I measured the times with the cutCreateTimer method and with CUDA profiler.
I did a lot of testing now:
Windows:
Geforce GTX260 : 18 seconds
Geforce GTX275 : 18 seconds
Geforce GTX285 : 64 seconds
Geforce 8800 512: 99 seconds
Linux:
Geforce GTX285: 84 seconds
Tesla C1060 : 84 seconds
So i think there is a problem with linux. But i dont know why the gtx285 under windows is so slow, because from the specs the 275 is much more like then the 260.
I can post the kernel and the kernelcall but a .cu isn’t possible so easily because there a lot of dependancies.

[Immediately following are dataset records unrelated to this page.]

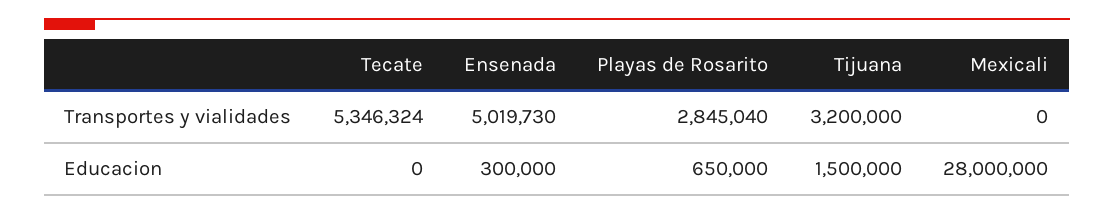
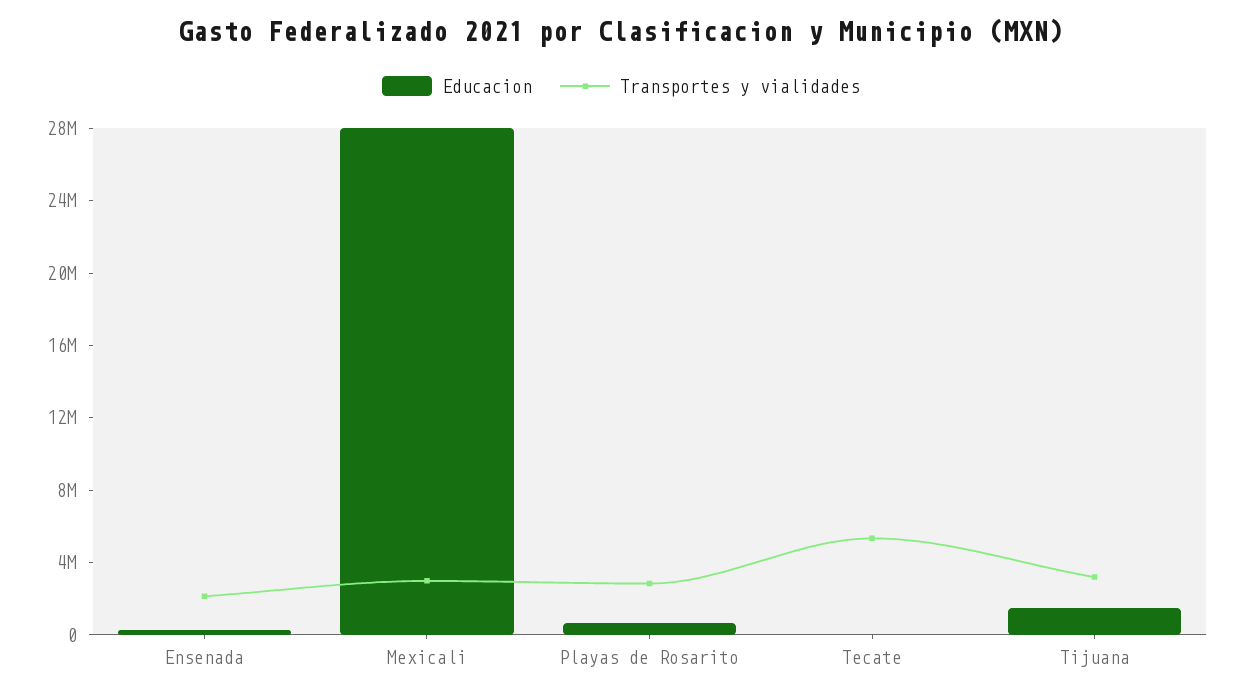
  {
    "Transportes y vialidades": {
      "Tecate": 5346324,
-     "Ensenada": 5019730,
+     "Ensenada": 2000000,
      "Playas de Rosarito": 2845040,
      "Tijuana": 3200000,
-     "Mexicali": 0
+     "Mexicali": 3000000
    },
    "Educacion": {
      "Tecate": 0,
      "Ensenada": 300000,
      "Playas de Rosarito": 650000,
      "Tijuana": 1500000,
      "Mexicali": 28000000
    }
  }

[codebox]global void hist256copiesTexValues(values *v, int histo_A_Btmp[256 * 256 * 256], int ax, int ay, int az, int bx, int by, int bz) {
int position = blockIdx.x * blockDim.x + threadIdx.x;
float x = (position) % ax;
float z = (position) / (ay * ax);
float y = (position) % (ay * ax) / ax;
float xB = x * v->at[0] + y * v->at[1] + z * v->at[2] + v->dt[0];
float yB = x * v->bt[0] + y * v->bt[1] + z * v->bt[2] + v->dt[1];
float zB = x * v->ct[0] + y * v->ct[1] + z * v->ct[2] + v->dt[2];
if (x < ax && (xB >= 0 && xB < bx) && (yB >= 0 && yB < by) && (zB >= 0 && zB < bz))
{
int valueA = tex3D(texA, x, y, z) * 255.0;
int valueB = tex3D(texB, xB, yB, zB) * 255.0;
atomicAdd(&histo_A_Btmp[threadIdx.x * 256 * 256 + valueA * 256 + valueB], 1);
}
}[/codebox]
[codebox] dim3 block(256);
dim3 grid((m_VolA_orig.xDim * m_VolA_orig.yDim * m_VolA_orig.zDim + 255) / 256);
hist256copiesTexValues<<<grid, block>>>( values_dev, histo_A_B_tmp_dev, m_VolA_orig.xDim, m_VolA_orig.yDim, m_VolA_orig.zDim, m_VolB_orig.xDim, m_VolB_orig.yDim, m_VolB_orig.zDim);
[/codebox]